Com queda do lucro das empresas, arrecadação soma R$ 87,9 bi em julho

Resultado representa queda de 7,36% em relação ao mesmo mês em 2011; desempenho é bem menor do que o projetado pelo governo, que previa alta em torno de 4%

Adriana Fernandes e Renata Veríssimo, da Agência Estado,

27 de agosto de 2012 | 11h26

Pelo segundo mês consecutivo, a arrecadação da Receita Federal voltou a cair aumentando as incertezas em relação à capacidade do governo de ampliar a política de corte de tributos este ano e de cumprir a meta fiscal. A redução no lucro das empresas, as desonerações concedidas pelo governo para estimular a economia e receitas extraordinárias obtidas em julho de 2011 fizeram com que o volume de dinheiro recolhido aos cofres públicos em julho amargasse uma queda real (descontada a inflação) de 7,36% em relação ao mesmo mês do ano passado, somando R$ 87,9 bilhões.

O resultado negativo nos últimos dois meses derrubou o crescimento acumulado até julho para apenas 1,89%, um desempenho até agora próximo da alta de 1,73% verificada em 2009, ano em que arrecadação ficou no vermelho por vários meses seguidos por conta dos efeitos da crise internacional na economia brasileira.

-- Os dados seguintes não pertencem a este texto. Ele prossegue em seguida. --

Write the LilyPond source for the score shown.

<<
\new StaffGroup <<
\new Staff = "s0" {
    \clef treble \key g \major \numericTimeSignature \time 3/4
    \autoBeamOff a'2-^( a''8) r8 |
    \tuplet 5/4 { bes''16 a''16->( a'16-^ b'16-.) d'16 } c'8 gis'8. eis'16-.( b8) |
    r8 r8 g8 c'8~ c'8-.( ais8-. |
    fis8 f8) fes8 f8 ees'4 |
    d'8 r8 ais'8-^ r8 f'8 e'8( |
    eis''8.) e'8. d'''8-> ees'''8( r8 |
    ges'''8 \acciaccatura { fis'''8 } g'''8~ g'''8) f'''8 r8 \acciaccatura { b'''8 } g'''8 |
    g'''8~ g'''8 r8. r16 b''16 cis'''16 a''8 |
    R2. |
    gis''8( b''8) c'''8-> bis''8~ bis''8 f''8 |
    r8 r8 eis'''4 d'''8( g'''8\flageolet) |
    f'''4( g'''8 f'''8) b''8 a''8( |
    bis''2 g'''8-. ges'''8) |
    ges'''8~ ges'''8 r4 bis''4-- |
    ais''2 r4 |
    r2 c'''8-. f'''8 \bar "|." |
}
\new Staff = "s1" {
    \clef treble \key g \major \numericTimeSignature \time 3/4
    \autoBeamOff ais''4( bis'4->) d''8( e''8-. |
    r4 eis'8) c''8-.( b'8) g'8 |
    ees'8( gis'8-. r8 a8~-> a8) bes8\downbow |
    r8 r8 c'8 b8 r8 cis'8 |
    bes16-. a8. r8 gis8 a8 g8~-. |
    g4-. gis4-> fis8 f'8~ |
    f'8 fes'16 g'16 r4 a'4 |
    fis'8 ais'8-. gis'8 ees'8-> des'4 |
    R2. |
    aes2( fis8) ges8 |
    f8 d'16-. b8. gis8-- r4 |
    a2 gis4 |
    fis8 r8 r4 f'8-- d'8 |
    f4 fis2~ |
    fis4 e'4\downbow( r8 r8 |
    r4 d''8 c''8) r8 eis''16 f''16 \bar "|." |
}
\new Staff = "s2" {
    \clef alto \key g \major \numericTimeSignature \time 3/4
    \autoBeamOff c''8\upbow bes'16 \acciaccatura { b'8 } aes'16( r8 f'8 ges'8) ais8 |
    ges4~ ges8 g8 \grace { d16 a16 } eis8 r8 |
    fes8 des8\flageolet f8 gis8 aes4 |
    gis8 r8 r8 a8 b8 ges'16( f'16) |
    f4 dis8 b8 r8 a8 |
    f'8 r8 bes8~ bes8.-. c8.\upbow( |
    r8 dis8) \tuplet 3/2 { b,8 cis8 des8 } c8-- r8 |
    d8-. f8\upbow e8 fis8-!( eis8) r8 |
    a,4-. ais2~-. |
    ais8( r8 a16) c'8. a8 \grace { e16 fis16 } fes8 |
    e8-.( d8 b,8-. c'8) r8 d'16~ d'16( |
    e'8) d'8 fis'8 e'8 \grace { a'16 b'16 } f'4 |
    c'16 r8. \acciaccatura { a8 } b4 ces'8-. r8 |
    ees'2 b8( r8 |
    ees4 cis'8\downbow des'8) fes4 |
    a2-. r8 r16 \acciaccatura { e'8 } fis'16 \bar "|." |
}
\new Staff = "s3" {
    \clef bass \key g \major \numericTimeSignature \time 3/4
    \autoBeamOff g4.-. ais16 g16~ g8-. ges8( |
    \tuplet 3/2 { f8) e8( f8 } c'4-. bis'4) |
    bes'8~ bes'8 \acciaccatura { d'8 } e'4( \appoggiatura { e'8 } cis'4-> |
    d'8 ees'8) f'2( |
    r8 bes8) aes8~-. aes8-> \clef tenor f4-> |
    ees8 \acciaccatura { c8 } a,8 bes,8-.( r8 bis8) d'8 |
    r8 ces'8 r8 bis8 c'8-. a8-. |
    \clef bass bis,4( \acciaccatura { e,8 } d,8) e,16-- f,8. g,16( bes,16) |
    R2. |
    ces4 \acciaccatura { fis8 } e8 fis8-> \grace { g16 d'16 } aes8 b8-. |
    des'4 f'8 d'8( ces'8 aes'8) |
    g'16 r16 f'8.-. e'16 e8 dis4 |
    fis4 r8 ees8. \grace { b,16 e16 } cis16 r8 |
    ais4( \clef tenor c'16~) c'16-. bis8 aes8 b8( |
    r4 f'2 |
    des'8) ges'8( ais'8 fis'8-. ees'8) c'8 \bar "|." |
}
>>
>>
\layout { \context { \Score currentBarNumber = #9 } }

Apesar dos fracos sinais de retomada da economia, o Fisco preferiu oficialmente manter a projeção de crescimento no ano das receitas de 3,5% a 4%, e aposta numa recuperação da arrecadação e do lucro das empresas nos próximos meses. Essa projeção considera uma expansão do Produto Interno Bruto (PIB) de 3% que já é considerada inviável internamente até mesmo pela equipe econômica.

Reação

"A expectativa do governo é de reação da economia como um todo", previu a secretária-adjunta da Receita, Zayda Manatta. Segundo ela, o governo deixou de arrecadar R$ 1,3 bilhão em julho com a redução do Imposto sobre Produtos Industrializados (IPI) de automóveis, do Imposto sobre Operações Financeiras (IOF) para empréstimos para pessoas físicas e da Cide-Combustível, tributo que caiu para evitar o aumento da gasolina e do diesel na bomba.

Outro fator que prejudicou os números foi o fato de o governo ter conseguido em 2011 uma vitória judicial contra a Vale que resultou numa receita extra de R$ 5,8 bilhões da Contribuição Social sobre o Lucro Líquido (CSLL), o que não se repetiu esse ano.

A arrecadação também sofreu com a perda de R$ 671 milhões porque muitas empresas suspenderam o pagamento do Imposto de Renda da Pessoa Jurídica (IRPJ) e da CSLL. Essa prática é prevista em lei quando as empresas percebem que a previsão de lucro esperado para o ano será menor. Sem esses três fatores, a Receita estimou que a arrecadação teria tido no mês passado uma expansão de 0,89% na comparação com julho de 2011. Por outro lado, o governo recebeu cerca de R$ 500 milhões de uma empresa que quitou o seu débito do Refis da Crise.

Lucro

O resultado negativo do IRPJ e da CSLL com a suspensão do pagamento pelas empresas é hoje uma das principais fontes de preocupação do governo. A arrecadação desses dois tributos, que tradicionalmente puxam o crescimento da arrecadação todos os anos, acumula em 2012 um recuo de R$ 5,02 bilhões em relação ao período de janeiro a julho de 2011. Uma queda de 4,46%.

Segundo Zayda Manatta, a expectativa da Receita é de que haja crescimento real da arrecadação do IRPJ e da CSLL em 2012, com a melhora da lucratividade das empresas. "Os indicadores mostram isso. Mas não temos como prever o tempo da reação", disse.

Além do IRPJ e da CSLL, a arrecadação da Cide acumulada até julho está 50,66% menor do que no passado (R$ 2,8 bilhões) e do IPI caiu 12,22% (R$ 2,5 bilhões). O crescimento da receita no ano está sendo sustentado pelo bom desempenho do mercado de trabalho que garantiu uma alta de R$ 12 bilhões da contribuição previdenciária.